The New York Times (which also loved Queenmaker) called The Stroll “a remarkable document of the self-determination of the women and workers who learned, in the face of the worst odds, to fend for themselves and each other,” and the director thinks of the two films as “twins.”

“I also just directed my first episode of episodic television for a Norman Lear production, ‘Clean Slate,’ with Laverne Cox and the comedian George Wallace. And it was a big episode, the finale,” Drucker said, before adding almost nonchalantly: “And then two short films and one feature might be going into the film festival circuit as well.”

Anything else? Actually there is, and it’s big: Ten years after exhibiting in it herself, Drucker will be curating a program of other filmmakers’ work for the 2024 Whitney Biennial. “It’s primarily new narrative short films, with one or two archival pieces,” she says.

Rex is also climbing the professional ladder. He recently filmed his biggest part yet in House of Abraham, an upcoming feature thriller starring Natasha Henstridge. And he brought that romantic-lead energy to set, even if he had to manifest it himself in the script. “I believe there’s a romance between them,” he said about their respective characters in the film. “Natasha has sons my age, so she was like, ‘it’s not a romance.’ But I believe there’s some romantic energy between them.”

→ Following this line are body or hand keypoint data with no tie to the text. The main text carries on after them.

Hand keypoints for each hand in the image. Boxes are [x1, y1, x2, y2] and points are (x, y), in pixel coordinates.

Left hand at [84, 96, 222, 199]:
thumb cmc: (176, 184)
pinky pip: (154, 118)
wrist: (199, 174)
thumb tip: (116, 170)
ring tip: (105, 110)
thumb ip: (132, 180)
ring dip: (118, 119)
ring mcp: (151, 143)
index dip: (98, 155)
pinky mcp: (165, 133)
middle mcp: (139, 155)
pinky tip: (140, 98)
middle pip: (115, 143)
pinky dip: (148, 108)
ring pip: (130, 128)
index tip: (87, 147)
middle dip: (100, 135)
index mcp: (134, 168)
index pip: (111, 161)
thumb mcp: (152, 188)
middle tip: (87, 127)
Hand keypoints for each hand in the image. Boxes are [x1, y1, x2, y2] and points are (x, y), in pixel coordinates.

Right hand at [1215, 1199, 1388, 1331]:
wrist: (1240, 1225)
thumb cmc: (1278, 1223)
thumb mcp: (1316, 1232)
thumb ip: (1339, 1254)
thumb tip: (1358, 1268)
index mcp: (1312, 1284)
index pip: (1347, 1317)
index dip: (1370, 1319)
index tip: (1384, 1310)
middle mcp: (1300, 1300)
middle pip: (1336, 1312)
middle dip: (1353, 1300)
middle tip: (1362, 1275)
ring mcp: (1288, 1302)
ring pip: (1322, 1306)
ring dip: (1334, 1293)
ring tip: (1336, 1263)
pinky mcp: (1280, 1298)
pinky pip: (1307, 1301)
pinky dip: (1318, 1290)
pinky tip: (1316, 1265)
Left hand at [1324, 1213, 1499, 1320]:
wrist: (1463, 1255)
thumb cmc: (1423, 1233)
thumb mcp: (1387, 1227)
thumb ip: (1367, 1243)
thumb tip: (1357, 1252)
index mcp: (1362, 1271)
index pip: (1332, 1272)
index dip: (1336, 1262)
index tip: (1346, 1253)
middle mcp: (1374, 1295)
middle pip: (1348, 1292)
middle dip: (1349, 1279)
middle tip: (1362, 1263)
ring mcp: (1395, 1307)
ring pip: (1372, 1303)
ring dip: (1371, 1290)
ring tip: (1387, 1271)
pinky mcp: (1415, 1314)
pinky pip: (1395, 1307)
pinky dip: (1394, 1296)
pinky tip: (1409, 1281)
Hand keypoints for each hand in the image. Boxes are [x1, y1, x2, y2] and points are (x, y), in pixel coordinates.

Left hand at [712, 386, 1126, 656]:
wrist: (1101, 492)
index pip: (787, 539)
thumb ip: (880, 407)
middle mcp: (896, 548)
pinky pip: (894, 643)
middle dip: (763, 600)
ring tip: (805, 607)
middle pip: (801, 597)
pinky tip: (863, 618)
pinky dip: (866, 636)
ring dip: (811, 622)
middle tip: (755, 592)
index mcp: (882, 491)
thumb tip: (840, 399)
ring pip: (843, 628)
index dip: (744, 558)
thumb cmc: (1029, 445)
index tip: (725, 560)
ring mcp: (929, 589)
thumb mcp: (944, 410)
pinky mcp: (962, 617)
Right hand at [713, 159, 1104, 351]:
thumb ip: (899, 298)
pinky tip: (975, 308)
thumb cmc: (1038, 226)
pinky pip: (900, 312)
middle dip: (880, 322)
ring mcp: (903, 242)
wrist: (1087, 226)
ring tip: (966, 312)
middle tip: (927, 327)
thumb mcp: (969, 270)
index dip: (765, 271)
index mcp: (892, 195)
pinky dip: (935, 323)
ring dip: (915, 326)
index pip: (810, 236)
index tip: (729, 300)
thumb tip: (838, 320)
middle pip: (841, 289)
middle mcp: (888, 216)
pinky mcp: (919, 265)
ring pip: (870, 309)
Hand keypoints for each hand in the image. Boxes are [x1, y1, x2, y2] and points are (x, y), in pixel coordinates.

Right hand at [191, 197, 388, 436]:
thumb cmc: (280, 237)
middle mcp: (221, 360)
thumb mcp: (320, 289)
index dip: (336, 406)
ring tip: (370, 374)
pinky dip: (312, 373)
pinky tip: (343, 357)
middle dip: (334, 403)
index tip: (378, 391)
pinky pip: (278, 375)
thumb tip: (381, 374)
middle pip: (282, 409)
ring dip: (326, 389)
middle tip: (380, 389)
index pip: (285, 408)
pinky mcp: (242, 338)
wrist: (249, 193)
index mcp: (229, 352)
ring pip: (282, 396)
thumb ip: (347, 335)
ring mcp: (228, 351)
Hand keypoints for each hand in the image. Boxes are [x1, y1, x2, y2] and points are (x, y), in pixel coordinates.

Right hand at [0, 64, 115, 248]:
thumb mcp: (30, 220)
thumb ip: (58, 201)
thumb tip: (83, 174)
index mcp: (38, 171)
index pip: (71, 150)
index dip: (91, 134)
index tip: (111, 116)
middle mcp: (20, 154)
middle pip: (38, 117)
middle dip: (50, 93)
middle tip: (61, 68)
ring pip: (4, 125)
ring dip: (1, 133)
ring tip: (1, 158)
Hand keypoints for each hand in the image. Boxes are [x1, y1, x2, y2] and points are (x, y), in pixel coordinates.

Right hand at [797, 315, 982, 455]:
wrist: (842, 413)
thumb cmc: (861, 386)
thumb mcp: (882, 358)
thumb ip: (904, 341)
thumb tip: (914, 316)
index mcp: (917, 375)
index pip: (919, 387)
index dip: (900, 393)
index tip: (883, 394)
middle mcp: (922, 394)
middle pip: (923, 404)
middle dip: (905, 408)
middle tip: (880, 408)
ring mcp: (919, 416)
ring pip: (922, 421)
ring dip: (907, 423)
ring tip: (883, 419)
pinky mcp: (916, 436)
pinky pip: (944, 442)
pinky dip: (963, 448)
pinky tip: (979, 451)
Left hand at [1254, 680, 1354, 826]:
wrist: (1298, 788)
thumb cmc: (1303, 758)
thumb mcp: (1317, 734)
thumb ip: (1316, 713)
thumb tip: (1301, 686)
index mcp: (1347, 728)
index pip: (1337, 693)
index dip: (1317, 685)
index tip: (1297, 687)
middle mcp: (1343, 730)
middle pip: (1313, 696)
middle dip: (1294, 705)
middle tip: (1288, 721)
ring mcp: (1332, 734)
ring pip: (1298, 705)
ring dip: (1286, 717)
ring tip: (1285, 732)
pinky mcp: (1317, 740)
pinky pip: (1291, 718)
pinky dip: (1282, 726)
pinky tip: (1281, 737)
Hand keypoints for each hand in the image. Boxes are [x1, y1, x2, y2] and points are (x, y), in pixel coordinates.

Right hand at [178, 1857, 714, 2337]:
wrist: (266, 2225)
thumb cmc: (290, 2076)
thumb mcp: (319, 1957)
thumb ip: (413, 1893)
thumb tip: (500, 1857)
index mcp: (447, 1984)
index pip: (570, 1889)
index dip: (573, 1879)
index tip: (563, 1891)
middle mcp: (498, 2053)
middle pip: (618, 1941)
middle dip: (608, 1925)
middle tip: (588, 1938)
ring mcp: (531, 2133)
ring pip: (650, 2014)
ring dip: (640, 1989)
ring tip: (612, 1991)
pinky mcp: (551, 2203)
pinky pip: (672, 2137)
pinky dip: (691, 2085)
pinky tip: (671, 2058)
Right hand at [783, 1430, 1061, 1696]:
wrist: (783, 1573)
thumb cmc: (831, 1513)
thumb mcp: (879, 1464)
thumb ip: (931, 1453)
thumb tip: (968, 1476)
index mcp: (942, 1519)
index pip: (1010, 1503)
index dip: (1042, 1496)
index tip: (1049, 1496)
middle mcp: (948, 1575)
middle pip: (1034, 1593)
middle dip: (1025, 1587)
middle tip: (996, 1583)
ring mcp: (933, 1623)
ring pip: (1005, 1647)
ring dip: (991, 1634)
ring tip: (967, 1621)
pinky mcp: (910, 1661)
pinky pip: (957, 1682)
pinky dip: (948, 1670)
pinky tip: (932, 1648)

Soloway says he predicts big things from Rex, whom he describes as “a spirit guide from a future dimension who flew into the LA art scene like a hummingbird.” He adds, “I am in awe of his process and can’t wait to see what’s next in his magnanimous career.” “Watch out world, Marval is here to transform our understandings of what it means to be a man and what it means to be a free spirit.”

With a wedding to organize, a biennial to help curate and a film festival circuit to attend, next year will be busy for the Drucker-Rex household. “We love each other deeply,” said Rex. “The way I like to describe us is that I am an unstoppable force, meeting an immovable object.” And the result, fortunately for the rest of us, is art.